Увидав на той стороне казаков (les Cosaques) и расстилавшиеся степи (les Steppes), в середине которых была Moscou la ville sainte, [Москва, священный город,] столица того, подобного Скифскому, государства, куда ходил Александр Македонский, – Наполеон, неожиданно для всех и противно как стратегическим, так и дипломатическим соображениям, приказал наступление, и на другой день войска его стали переходить Неман.
12 го числа рано утром он вышел из палатки, раскинутой в этот день на крутом левом берегу Немана, и смотрел в зрительную трубу на выплывающие из Вильковисского леса потоки своих войск, разливающихся по трем мостам, наведенным на Немане. Войска знали о присутствии императора, искали его глазами, и, когда находили на горе перед палаткой отделившуюся от свиты фигуру в сюртуке и шляпе, они кидали вверх шапки, кричали: «Vive l'Empereur! [Да здравствует император!] – и одни за другими, не истощаясь, вытекали, всё вытекали из огромного, скрывавшего их доселе леса и, расстрояясь, по трем мостам переходили на ту сторону.
– On fera du chemin cette fois ci. Oh! quand il s'en mele lui meme ca chauffe… Nom de Dieu… Le voila!.. Vive l'Empereur! Les voila donc les Steppes de l'Asie! Vilain pays tout de meme. Au revoir, Beauche; je te reserve le plus beau palais de Moscou. Au revoir! Bonne chance… L'as tu vu, l'Empereur? Vive l'Empereur!.. preur! Si on me fait gouverneur aux Indes, Gerard, je te fais ministre du Cachemire, c'est arrete. Vive l'Empereur! Vive! vive! vive! Les gredins de Cosaques, comme ils filent. Vive l'Empereur! Le voila! Le vois tu? Je l'ai vu deux fois comme jete vois. Le petit caporal… Je l'ai vu donner la croix a l'un des vieux… Vive l'Empereur!.. [Теперь походим! О! как он сам возьмется, дело закипит. Ей богу… Вот он… Ура, император! Так вот они, азиатские степи… Однако скверная страна. До свиданья, Боше.

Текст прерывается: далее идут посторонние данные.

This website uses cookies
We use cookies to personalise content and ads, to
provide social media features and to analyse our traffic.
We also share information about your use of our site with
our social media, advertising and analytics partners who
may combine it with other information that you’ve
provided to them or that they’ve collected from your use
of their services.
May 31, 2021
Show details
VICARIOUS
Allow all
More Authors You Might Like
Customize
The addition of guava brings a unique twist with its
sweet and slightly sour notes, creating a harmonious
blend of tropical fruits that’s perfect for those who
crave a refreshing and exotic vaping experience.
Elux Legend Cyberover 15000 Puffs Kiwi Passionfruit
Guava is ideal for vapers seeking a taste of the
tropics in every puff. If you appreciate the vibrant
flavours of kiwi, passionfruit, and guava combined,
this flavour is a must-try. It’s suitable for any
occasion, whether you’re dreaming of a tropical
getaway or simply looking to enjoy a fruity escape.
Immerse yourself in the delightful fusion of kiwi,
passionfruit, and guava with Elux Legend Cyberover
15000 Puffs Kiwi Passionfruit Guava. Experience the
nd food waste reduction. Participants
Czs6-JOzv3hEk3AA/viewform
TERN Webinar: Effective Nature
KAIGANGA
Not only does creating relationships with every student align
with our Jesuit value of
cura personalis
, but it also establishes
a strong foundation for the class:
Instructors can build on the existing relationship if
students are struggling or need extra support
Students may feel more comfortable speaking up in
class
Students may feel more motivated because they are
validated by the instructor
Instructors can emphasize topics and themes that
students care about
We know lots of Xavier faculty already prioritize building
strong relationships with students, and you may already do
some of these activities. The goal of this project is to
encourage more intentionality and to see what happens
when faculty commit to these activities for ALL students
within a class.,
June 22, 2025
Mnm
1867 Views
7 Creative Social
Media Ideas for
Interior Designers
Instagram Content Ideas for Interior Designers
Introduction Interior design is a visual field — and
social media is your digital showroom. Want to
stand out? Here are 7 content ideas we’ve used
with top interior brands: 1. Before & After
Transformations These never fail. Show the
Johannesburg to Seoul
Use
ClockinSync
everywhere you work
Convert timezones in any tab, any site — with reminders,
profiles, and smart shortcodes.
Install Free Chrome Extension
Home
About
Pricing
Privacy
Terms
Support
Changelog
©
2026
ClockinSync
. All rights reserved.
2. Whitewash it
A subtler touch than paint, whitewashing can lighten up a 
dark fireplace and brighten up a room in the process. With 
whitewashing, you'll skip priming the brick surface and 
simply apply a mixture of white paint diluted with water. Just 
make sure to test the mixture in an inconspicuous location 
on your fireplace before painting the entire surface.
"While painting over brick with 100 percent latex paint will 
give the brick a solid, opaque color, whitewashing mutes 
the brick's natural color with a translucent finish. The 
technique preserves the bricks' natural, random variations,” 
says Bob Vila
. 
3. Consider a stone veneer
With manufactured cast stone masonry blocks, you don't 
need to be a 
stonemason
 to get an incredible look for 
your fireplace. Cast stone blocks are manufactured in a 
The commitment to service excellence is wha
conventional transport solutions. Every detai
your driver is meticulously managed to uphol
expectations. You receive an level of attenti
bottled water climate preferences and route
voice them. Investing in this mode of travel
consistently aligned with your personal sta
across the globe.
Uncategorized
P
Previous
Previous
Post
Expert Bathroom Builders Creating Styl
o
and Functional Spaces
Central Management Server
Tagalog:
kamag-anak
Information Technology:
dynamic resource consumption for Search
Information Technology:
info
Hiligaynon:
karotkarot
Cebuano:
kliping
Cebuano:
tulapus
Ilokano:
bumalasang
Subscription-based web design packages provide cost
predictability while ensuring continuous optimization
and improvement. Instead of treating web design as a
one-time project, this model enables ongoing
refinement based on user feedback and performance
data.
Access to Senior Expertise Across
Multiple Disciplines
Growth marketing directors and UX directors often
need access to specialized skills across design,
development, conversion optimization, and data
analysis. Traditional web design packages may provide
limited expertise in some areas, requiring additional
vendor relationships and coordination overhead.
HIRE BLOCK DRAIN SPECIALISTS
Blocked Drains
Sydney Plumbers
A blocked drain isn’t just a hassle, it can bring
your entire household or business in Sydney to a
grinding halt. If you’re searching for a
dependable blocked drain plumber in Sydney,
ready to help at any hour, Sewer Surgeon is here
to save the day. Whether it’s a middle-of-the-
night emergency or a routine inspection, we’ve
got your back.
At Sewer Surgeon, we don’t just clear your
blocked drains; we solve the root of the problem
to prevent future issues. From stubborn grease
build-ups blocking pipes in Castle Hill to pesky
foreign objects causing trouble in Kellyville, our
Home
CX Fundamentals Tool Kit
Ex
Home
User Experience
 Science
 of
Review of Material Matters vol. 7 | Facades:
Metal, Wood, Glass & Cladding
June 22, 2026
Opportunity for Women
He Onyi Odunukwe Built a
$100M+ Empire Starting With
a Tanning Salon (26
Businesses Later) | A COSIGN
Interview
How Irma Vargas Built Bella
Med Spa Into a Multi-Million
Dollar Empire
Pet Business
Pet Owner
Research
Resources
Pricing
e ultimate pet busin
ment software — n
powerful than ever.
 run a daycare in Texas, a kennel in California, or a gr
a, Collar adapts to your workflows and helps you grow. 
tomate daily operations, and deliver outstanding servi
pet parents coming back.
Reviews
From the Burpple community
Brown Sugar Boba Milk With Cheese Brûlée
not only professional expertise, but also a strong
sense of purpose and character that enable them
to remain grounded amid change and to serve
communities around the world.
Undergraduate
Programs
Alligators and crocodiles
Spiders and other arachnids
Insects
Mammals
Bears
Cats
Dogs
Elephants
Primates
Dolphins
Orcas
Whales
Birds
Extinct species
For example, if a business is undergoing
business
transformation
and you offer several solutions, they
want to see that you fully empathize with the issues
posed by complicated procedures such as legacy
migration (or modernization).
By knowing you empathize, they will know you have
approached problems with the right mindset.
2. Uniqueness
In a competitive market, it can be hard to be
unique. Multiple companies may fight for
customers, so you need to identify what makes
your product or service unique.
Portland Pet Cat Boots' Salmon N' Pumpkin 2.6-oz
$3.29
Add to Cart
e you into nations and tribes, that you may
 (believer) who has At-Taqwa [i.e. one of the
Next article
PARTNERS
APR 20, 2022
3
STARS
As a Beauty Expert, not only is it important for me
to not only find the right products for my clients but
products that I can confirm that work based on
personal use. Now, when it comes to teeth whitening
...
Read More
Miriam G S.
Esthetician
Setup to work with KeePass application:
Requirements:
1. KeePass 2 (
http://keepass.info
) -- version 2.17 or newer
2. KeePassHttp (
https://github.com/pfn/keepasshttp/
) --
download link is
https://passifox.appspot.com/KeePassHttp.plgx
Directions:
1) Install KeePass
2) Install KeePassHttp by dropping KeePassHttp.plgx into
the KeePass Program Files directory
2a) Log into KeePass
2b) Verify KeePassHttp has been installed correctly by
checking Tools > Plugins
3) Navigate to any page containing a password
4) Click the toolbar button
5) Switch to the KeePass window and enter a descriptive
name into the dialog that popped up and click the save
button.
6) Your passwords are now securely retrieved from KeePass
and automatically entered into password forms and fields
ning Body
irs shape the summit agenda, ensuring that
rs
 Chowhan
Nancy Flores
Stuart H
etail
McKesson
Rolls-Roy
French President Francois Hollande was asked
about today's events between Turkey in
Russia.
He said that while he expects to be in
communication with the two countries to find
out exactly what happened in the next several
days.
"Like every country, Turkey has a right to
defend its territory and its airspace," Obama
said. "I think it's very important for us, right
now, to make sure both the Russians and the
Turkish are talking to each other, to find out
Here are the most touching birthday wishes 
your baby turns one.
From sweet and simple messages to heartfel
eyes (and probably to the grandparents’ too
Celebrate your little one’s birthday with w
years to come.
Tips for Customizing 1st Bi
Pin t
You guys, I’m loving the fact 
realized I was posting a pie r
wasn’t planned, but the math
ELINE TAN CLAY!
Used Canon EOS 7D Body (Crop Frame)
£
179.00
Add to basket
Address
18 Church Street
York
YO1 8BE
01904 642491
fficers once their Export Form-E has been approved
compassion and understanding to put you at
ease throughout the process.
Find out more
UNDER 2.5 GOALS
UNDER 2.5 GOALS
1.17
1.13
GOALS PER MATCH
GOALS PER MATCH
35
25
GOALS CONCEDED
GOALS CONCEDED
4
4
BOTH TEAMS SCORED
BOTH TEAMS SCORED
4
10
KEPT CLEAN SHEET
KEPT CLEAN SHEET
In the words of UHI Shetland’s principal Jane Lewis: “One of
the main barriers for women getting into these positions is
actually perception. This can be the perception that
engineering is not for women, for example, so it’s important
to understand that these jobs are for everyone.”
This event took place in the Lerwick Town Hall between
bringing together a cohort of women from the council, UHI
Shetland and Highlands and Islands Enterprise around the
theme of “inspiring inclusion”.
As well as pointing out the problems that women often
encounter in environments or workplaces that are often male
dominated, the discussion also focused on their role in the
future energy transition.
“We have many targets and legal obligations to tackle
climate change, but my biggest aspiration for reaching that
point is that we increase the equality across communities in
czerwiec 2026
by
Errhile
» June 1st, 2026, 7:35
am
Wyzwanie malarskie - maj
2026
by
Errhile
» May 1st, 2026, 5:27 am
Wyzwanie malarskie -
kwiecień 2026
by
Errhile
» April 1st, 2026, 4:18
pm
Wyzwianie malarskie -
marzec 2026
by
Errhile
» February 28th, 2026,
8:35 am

Я тебе оставлю лучший дворец в Москве. До свиданья, желаю успеха. Видел императора? Ура! Ежели меня сделают губернатором в Индии, я тебя сделаю министром Кашмира… Ура! Император вот он! Видишь его? Я его два раза как тебя видел. Маленький капрал… Я видел, как он навесил крест одному из стариков… Ура, император!] – говорили голоса старых и молодых людей, самых разнообразных характеров и положений в обществе. На всех лицах этих людей было одно общее выражение радости о начале давно ожидаемого похода и восторга и преданности к человеку в сером сюртуке, стоявшему на горе.
13 го июня Наполеону подали небольшую чистокровную арабскую лошадь, и он сел и поехал галопом к одному из мостов через Неман, непрестанно оглушаемый восторженными криками, которые он, очевидно, переносил только потому, что нельзя было запретить им криками этими выражать свою любовь к нему; но крики эти, сопутствующие ему везде, тяготили его и отвлекали его от военной заботы, охватившей его с того времени, как он присоединился к войску. Он проехал по одному из качавшихся на лодках мостов на ту сторону, круто повернул влево и галопом поехал по направлению к Ковно, предшествуемый замиравшими от счастия, восторженными гвардейскими конными егерями, расчищая дорогу по войскам, скакавшим впереди его. Подъехав к широкой реке Вилии, он остановился подле польского уланского полка, стоявшего на берегу.
– Виват! – также восторженно кричали поляки, расстроивая фронт и давя друг друга, для того чтобы увидать его. Наполеон осмотрел реку, слез с лошади и сел на бревно, лежавшее на берегу. По бессловесному знаку ему подали трубу, он положил ее на спину подбежавшего счастливого пажа и стал смотреть на ту сторону. Потом он углубился в рассматриванье листа карты, разложенного между бревнами. Не поднимая головы, он сказал что то, и двое его адъютантов поскакали к польским уланам.